Hopes for new stars to be created here are always high, for the annals of the Chopin Competition read like a Who’s Who of pianism, and have featured more big-name prizewinners, including Maurizio Pollini, Martha Argerich and Krystian Zimerman, than any other musical contest. (One of the contestants at the first edition in 1927 was a young Dimitri Shostakovich, though he received only “honourable mention”.)
These days, the competition runs for a gruellingly intense three-week
period, with listening of up to eight hours a day. But the competition’s uniquely monographic nature helps to identify great pianists: if you can play Chopin well, that probably implies a mastery of Mozart and Rachmaninov too.
A fascinating new publication on the history of the competition is aptly titled The Chopin Games, for there is certainly something Olympian about it. Those 12 pianists who reached the final concerto stage had performed under the intense scrutiny of a distinguished 18-member jury, packed halls and over 100 hours of live coverage on Polish television and radio. This has long been a talkedabout national event, but it now also attracts millions of international followers via live-streaming.
As the organising body, the Fryderyk Chopin Institute has been ahead of much of the classical-music world in embracing social media, and its experience in the field would have been invaluable had the competition retreated to be shown only to online viewers. In the event, Warsaw
audiences were complemented by those watching around the globe, including large numbers in China on Weibo. At its peak, the Chopin Competition’s Youtube channel received 1,300 comments per minute, and the results presentation was viewed by over a million.

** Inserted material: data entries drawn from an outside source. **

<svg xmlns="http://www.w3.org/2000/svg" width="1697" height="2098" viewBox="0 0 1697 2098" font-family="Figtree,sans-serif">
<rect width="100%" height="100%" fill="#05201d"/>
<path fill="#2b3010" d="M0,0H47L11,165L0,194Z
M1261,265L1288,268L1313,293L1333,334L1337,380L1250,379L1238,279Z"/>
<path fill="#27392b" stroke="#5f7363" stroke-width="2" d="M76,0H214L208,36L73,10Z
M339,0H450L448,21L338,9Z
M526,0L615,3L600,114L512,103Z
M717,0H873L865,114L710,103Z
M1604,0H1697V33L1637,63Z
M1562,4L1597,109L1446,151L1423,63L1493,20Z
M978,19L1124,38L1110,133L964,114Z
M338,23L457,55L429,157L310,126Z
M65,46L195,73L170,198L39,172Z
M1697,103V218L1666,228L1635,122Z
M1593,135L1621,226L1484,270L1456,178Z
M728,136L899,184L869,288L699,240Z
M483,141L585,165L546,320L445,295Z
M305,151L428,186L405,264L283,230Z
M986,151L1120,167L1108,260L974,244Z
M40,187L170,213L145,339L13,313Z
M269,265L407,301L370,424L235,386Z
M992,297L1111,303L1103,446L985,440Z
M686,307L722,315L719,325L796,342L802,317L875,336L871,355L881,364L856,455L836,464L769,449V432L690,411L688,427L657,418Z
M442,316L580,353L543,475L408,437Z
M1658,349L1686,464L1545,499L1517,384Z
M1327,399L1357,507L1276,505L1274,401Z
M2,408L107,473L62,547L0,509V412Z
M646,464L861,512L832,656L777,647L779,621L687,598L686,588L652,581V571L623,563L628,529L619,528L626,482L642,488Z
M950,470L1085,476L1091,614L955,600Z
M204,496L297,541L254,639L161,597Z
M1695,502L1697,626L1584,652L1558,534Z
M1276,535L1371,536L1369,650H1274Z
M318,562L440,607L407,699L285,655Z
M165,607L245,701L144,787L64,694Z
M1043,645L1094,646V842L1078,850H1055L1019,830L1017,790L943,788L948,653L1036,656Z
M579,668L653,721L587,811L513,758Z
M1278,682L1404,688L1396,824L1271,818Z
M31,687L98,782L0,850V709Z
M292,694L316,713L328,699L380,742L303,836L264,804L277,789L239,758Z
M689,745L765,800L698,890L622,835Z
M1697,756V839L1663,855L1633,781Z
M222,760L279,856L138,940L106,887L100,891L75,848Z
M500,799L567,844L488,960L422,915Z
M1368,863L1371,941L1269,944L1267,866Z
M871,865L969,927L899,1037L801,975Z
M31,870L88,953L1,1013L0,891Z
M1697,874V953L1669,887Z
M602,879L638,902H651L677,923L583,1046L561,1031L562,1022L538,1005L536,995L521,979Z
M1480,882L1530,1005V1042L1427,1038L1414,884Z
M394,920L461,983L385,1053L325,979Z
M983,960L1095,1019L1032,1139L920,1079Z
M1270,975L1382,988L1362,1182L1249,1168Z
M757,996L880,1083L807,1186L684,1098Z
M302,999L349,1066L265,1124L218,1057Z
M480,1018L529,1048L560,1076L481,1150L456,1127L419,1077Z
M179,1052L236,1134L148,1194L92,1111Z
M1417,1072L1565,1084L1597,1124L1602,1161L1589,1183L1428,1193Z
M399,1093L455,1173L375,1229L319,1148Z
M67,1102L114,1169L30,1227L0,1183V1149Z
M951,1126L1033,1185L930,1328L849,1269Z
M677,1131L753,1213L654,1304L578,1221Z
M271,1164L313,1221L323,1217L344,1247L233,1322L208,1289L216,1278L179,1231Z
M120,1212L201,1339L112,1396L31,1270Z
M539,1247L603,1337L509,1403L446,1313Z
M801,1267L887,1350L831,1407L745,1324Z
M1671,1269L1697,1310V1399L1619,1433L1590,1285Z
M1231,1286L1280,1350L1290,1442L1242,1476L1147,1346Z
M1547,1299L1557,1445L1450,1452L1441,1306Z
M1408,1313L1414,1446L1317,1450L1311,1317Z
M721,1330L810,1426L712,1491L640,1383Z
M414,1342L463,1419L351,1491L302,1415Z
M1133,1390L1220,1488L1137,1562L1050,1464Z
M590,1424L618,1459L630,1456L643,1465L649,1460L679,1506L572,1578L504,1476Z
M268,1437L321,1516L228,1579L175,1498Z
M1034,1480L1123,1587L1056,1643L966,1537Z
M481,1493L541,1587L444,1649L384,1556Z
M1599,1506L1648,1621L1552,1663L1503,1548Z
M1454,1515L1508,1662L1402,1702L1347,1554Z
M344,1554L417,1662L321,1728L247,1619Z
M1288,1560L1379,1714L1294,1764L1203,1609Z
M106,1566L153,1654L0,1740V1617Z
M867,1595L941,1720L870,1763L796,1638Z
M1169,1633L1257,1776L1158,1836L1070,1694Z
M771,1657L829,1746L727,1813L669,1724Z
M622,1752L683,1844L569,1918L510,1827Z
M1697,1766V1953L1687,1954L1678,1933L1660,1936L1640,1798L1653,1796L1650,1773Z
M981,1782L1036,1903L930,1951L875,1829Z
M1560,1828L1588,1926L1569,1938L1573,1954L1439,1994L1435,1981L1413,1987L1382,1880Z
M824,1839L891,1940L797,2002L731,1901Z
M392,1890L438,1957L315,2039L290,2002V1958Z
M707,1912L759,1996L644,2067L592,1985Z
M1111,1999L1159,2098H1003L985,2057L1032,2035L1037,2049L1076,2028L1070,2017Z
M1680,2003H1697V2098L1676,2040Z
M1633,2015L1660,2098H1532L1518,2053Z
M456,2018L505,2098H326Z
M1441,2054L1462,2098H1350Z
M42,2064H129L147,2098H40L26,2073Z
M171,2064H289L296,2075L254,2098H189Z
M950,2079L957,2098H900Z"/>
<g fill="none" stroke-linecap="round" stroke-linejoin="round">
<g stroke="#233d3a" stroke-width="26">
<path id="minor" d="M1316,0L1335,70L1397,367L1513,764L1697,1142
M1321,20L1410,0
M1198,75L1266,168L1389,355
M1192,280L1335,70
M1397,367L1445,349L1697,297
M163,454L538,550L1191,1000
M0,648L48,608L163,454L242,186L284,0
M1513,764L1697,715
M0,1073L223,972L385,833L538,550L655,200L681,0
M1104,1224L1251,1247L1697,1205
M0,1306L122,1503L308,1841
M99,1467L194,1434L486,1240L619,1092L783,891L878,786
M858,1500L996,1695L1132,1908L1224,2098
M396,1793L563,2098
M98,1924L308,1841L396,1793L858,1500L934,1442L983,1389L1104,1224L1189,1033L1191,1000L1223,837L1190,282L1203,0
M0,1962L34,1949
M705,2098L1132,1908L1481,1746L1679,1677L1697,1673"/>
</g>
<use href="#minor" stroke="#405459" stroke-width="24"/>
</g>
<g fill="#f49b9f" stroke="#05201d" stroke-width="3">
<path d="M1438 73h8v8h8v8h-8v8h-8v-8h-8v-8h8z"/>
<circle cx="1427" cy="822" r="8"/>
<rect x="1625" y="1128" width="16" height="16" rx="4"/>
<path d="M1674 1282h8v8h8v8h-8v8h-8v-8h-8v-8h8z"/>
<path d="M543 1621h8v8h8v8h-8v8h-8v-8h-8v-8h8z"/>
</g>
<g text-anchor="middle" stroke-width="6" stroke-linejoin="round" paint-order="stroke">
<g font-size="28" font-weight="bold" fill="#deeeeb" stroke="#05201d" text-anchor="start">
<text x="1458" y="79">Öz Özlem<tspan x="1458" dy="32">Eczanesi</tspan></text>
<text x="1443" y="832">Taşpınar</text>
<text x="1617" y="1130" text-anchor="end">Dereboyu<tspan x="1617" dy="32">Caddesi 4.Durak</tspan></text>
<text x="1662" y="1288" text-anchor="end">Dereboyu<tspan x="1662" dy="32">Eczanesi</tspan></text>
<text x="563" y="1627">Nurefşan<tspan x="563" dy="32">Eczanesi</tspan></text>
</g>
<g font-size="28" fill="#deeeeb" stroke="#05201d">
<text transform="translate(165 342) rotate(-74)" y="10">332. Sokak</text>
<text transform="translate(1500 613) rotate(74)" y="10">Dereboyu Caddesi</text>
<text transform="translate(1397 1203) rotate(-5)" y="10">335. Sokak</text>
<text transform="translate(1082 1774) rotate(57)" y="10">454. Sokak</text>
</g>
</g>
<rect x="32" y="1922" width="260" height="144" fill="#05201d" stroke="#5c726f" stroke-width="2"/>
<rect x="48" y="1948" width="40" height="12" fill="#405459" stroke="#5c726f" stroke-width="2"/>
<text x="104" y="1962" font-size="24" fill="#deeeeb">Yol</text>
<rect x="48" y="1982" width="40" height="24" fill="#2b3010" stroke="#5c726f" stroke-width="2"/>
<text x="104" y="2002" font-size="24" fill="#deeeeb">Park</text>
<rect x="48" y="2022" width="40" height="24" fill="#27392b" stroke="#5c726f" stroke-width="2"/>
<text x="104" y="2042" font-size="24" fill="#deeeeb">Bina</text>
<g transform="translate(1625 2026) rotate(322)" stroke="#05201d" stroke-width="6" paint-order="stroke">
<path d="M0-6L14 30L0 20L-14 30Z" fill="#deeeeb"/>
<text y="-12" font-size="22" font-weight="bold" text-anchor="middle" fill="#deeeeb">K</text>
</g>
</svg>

This comes at a time when classicalmusic television in the UK is treated with little regard, a Cinderella in an already impoverished cultural TV landscape. The Proms season aside, there are few classical concerts to be seen throughout the year, and classical-music documentaries are even more scarce. Of course, this was not always the case, but channel fragmentation and, perhaps more importantly, a lack of faith in the art-form has seen executives beat a retreat. Yet the Chopin Competition proves that there is an appetite for such things: with the highest standards and top-class presentation, classical music is very wide in its appeal.